**Job item**
Every entry needs to be written out again exactly, with its pictures removed.
*****
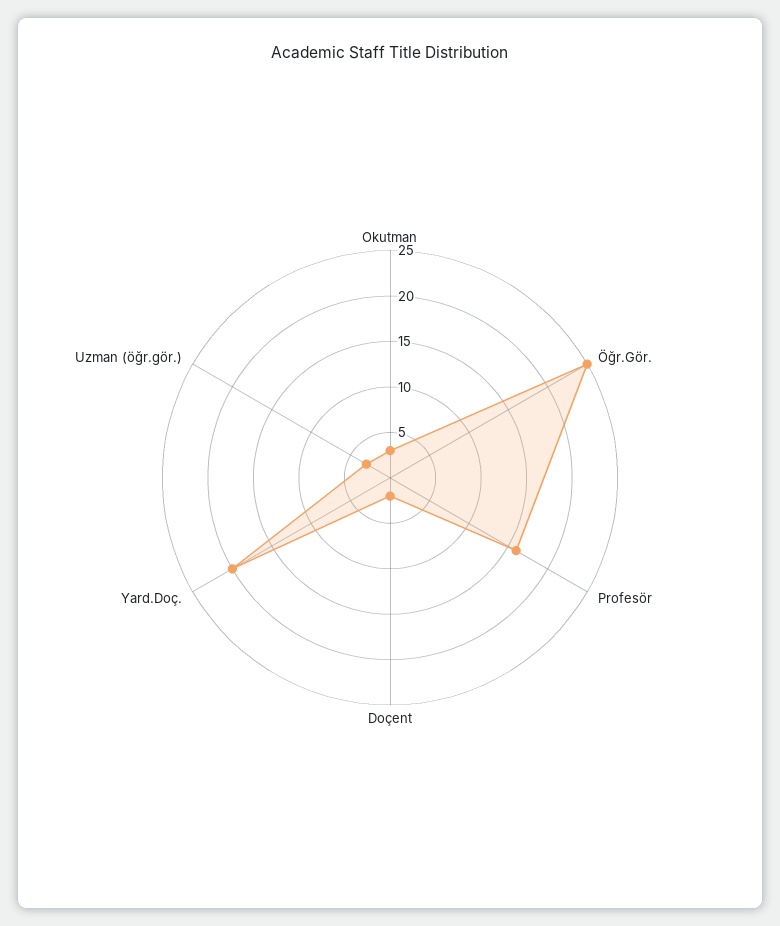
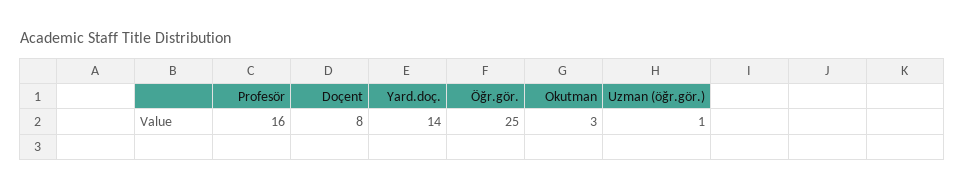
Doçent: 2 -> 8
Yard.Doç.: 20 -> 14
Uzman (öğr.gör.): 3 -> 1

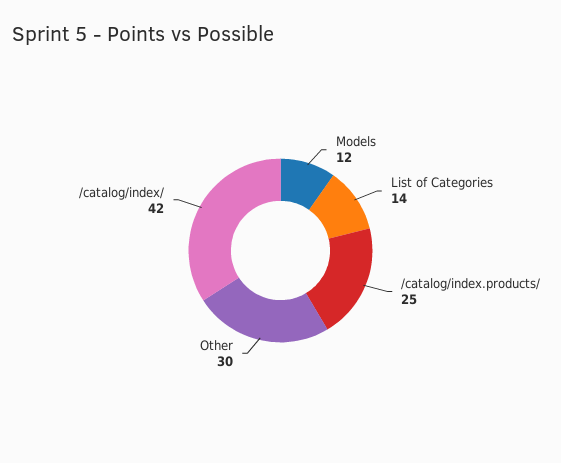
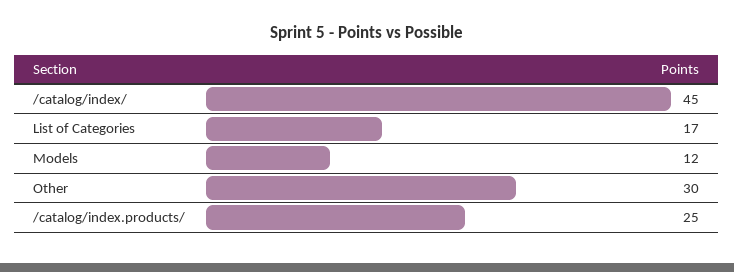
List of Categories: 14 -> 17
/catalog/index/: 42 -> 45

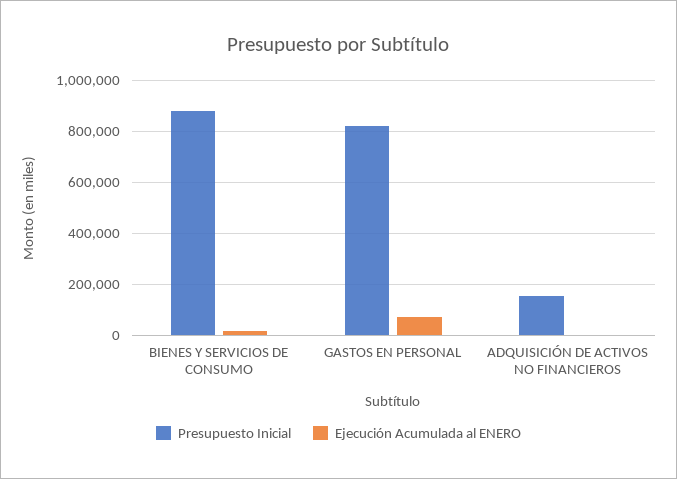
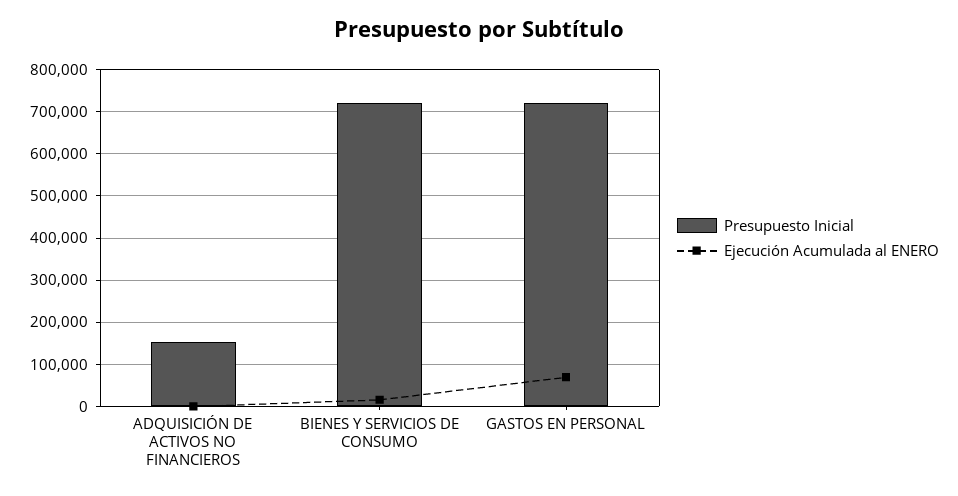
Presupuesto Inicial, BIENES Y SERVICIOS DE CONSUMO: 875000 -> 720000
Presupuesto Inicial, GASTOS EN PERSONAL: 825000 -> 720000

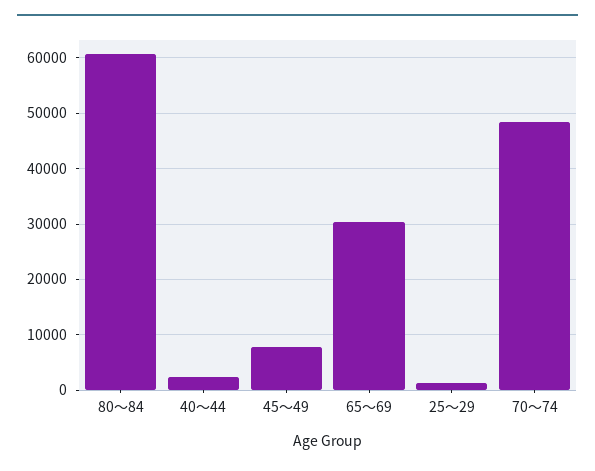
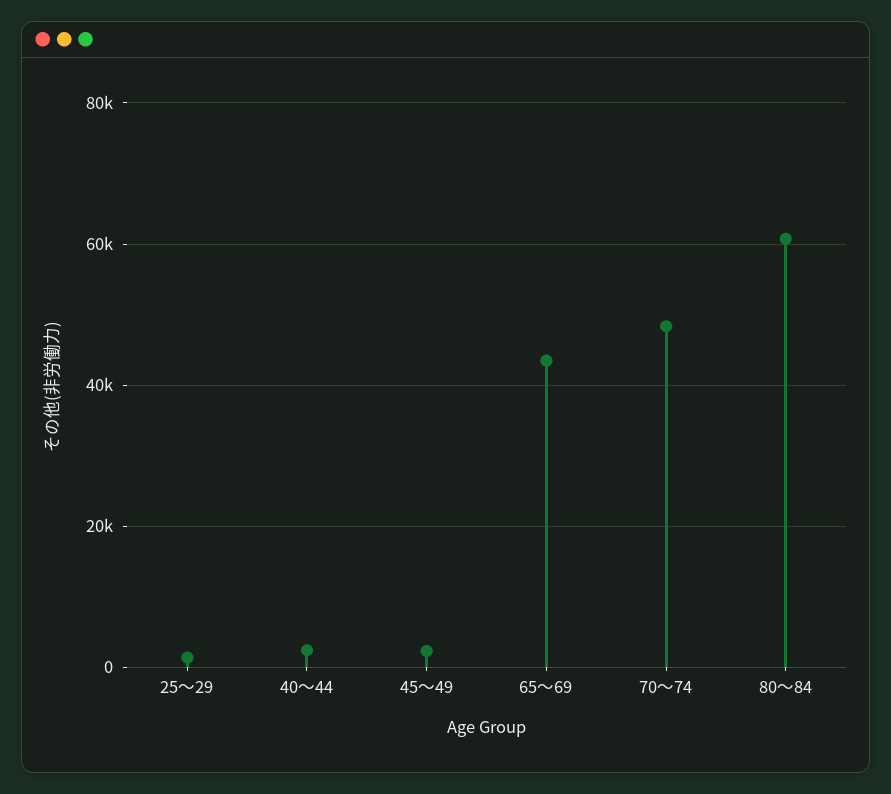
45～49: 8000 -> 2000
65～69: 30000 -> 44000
*****
**The answer**
Doçent: 2 -> 8
Yard.Doç.: 20 -> 14
Uzman (öğr.gör.): 3 -> 1

List of Categories: 14 -> 17
/catalog/index/: 42 -> 45

Presupuesto Inicial, BIENES Y SERVICIOS DE CONSUMO: 875000 -> 720000
Presupuesto Inicial, GASTOS EN PERSONAL: 825000 -> 720000

45～49: 8000 -> 2000
65～69: 30000 -> 44000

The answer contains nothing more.